Jennie-O Expands Ground Turkey Recall As First Death Is Reported in Salmonella Outbreak
Approximately 164,210 pounds of raw ground turkey products may be contaminated with Salmonella, prompting Jennie-O, a Hormel brand, to launch another recall that expands on an earlier recall issued in November.
On Friday, the U.S. Department of Agriculture’s Food Safety and Inspection Service (FSIS) announced Jennie-O Turkey items, that were produced on Oct. 22-23 with freeze-by dates as late as Nov. 13, are subject to the recall. The recalled turkey was shipped to retail locations nationwide.
The first recall involved more than 90,000 pounds of raw ground turkey, which federal agents say were also possibly contaminated with a certain strain of Salmonella that is currently affecting shoppers nationwide.
Currently, the FSIS, the Centers for Disease Control and Prevention (CDC), state public health and agriculture partners are working together on an illness cluster involving 216 people in 38 states and the District of Columbia. This outbreak is linked to a certain strain of the foodborne illnesses known as Salmonella Reading: federal investigators say that the outbreak has claimed its first life, and has caused 216 illnesses in 38 states.

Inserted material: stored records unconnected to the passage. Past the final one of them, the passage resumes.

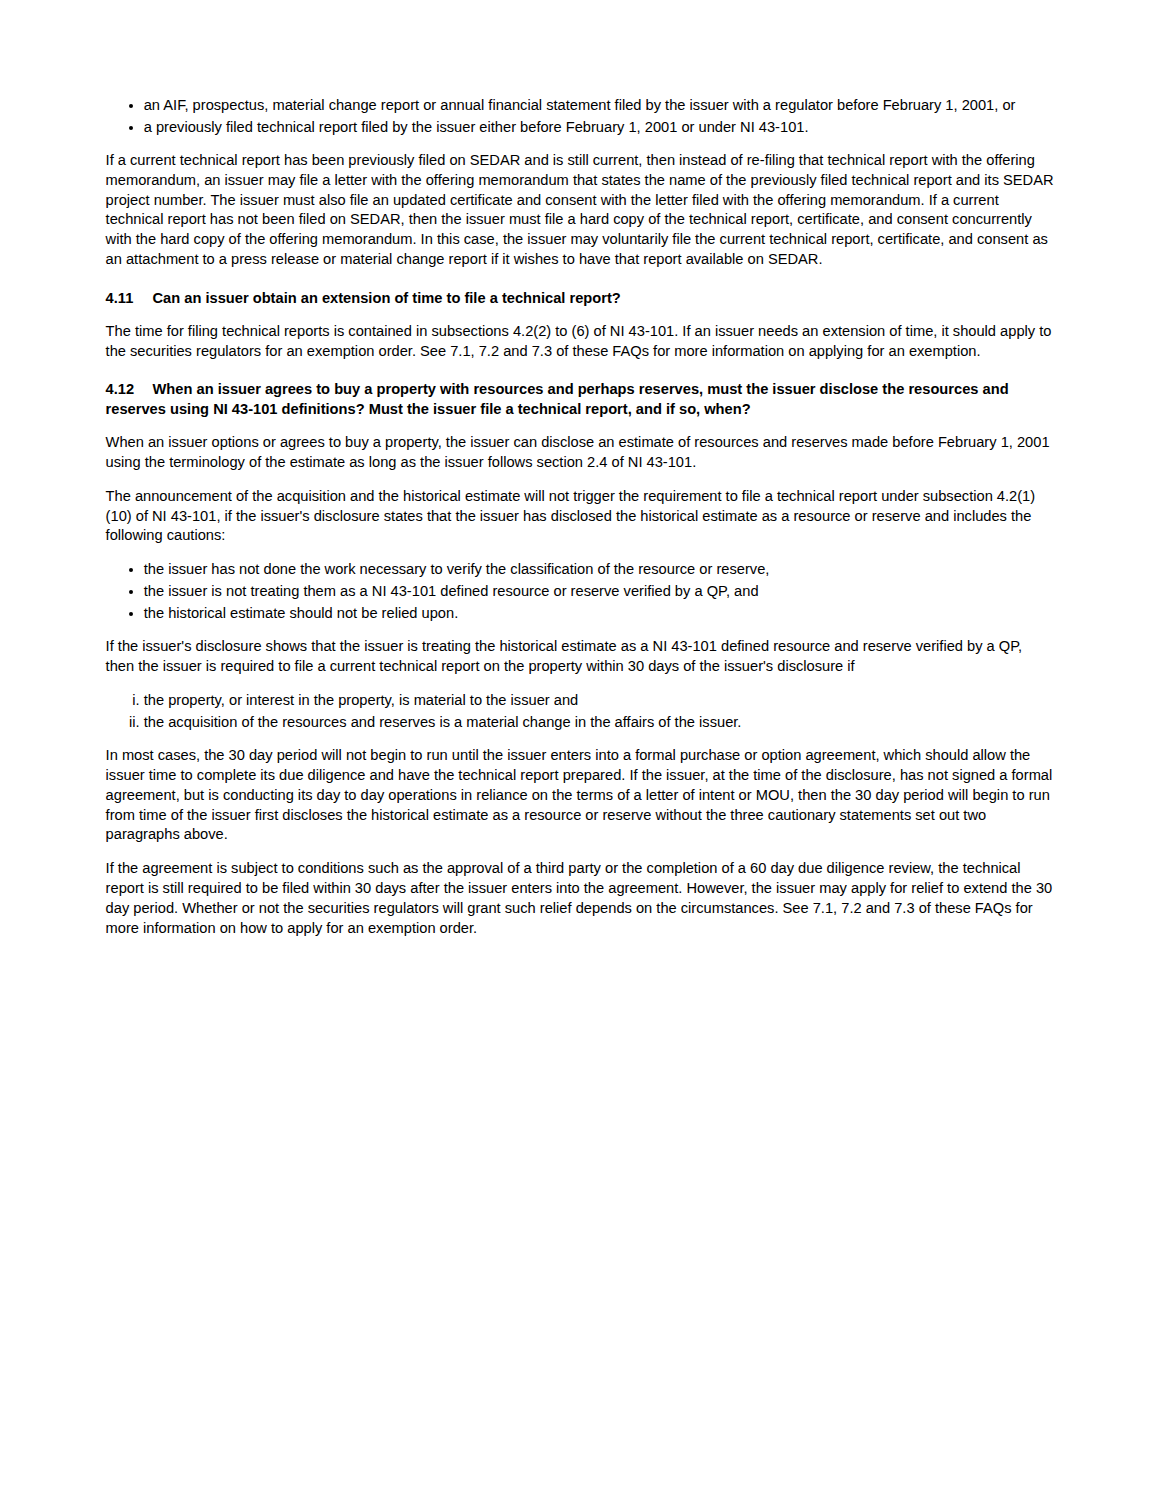an AIF, prospectus, material change report or annual financial statement filed by the issuer with a regulator before February 1, 2001, or
a previously filed technical report filed by the issuer either before February 1, 2001 or under NI 43-101.
If a current technical report has been previously filed on SEDAR and is still current, then instead of re-filing that technical report with the offering memorandum, an issuer may file a letter with the offering memorandum that states the name of the previously filed technical report and its SEDAR project number. The issuer must also file an updated certificate and consent with the letter filed with the offering memorandum. If a current technical report has not been filed on SEDAR, then the issuer must file a hard copy of the technical report, certificate, and consent concurrently with the hard copy of the offering memorandum. In this case, the issuer may voluntarily file the current technical report, certificate, and consent as an attachment to a press release or material change report if it wishes to have that report available on SEDAR.
4.11 Can an issuer obtain an extension of time to file a technical report?
The time for filing technical reports is contained in subsections 4.2(2) to (6) of NI 43-101. If an issuer needs an extension of time, it should apply to the securities regulators for an exemption order. See 7.1, 7.2 and 7.3 of these FAQs for more information on applying for an exemption.
4.12 When an issuer agrees to buy a property with resources and perhaps reserves, must the issuer disclose the resources and reserves using NI 43-101 definitions? Must the issuer file a technical report, and if so, when?
When an issuer options or agrees to buy a property, the issuer can disclose an estimate of resources and reserves made before February 1, 2001 using the terminology of the estimate as long as the issuer follows section 2.4 of NI 43-101.
The announcement of the acquisition and the historical estimate will not trigger the requirement to file a technical report under subsection 4.2(1)(10) of NI 43-101, if the issuer's disclosure states that the issuer has disclosed the historical estimate as a resource or reserve and includes the following cautions:
the issuer has not done the work necessary to verify the classification of the resource or reserve,
the issuer is not treating them as a NI 43-101 defined resource or reserve verified by a QP, and
the historical estimate should not be relied upon.
If the issuer's disclosure shows that the issuer is treating the historical estimate as a NI 43-101 defined resource and reserve verified by a QP, then the issuer is required to file a current technical report on the property within 30 days of the issuer's disclosure if
the property, or interest in the property, is material to the issuer and
the acquisition of the resources and reserves is a material change in the affairs of the issuer.
In most cases, the 30 day period will not begin to run until the issuer enters into a formal purchase or option agreement, which should allow the issuer time to complete its due diligence and have the technical report prepared. If the issuer, at the time of the disclosure, has not signed a formal agreement, but is conducting its day to day operations in reliance on the terms of a letter of intent or MOU, then the 30 day period will begin to run from time of the issuer first discloses the historical estimate as a resource or reserve without the three cautionary statements set out two paragraphs above.
If the agreement is subject to conditions such as the approval of a third party or the completion of a 60 day due diligence review, the technical report is still required to be filed within 30 days after the issuer enters into the agreement. However, the issuer may apply for relief to extend the 30 day period. Whether or not the securities regulators will grant such relief depends on the circumstances. See 7.1, 7.2 and 7.3 of these FAQs for more information on how to apply for an exemption order.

Patients have reported eating different types and brands of turkey products purchased from many different stores, handling raw turkey pet food and/or raw turkey, or working with live turkeys or living with someone who handled live turkeys.
Jennie-O is the first specific brand of turkey has been linked to the outbreak with these two recalls.
In order to avoid contracting a salmonella infection, the CDC has advised that people “cook raw turkey thoroughly to kill harmful germs.”
“Turkey breasts, whole turkeys, and ground poultry, including turkey burgers, casseroles and sausage should always be cooked to an internal temperature of 165°F to kill harmful germs. Leftovers should be reheated to 165°F.”
Based on the continuing investigation, additional product from other companies may also be recalled.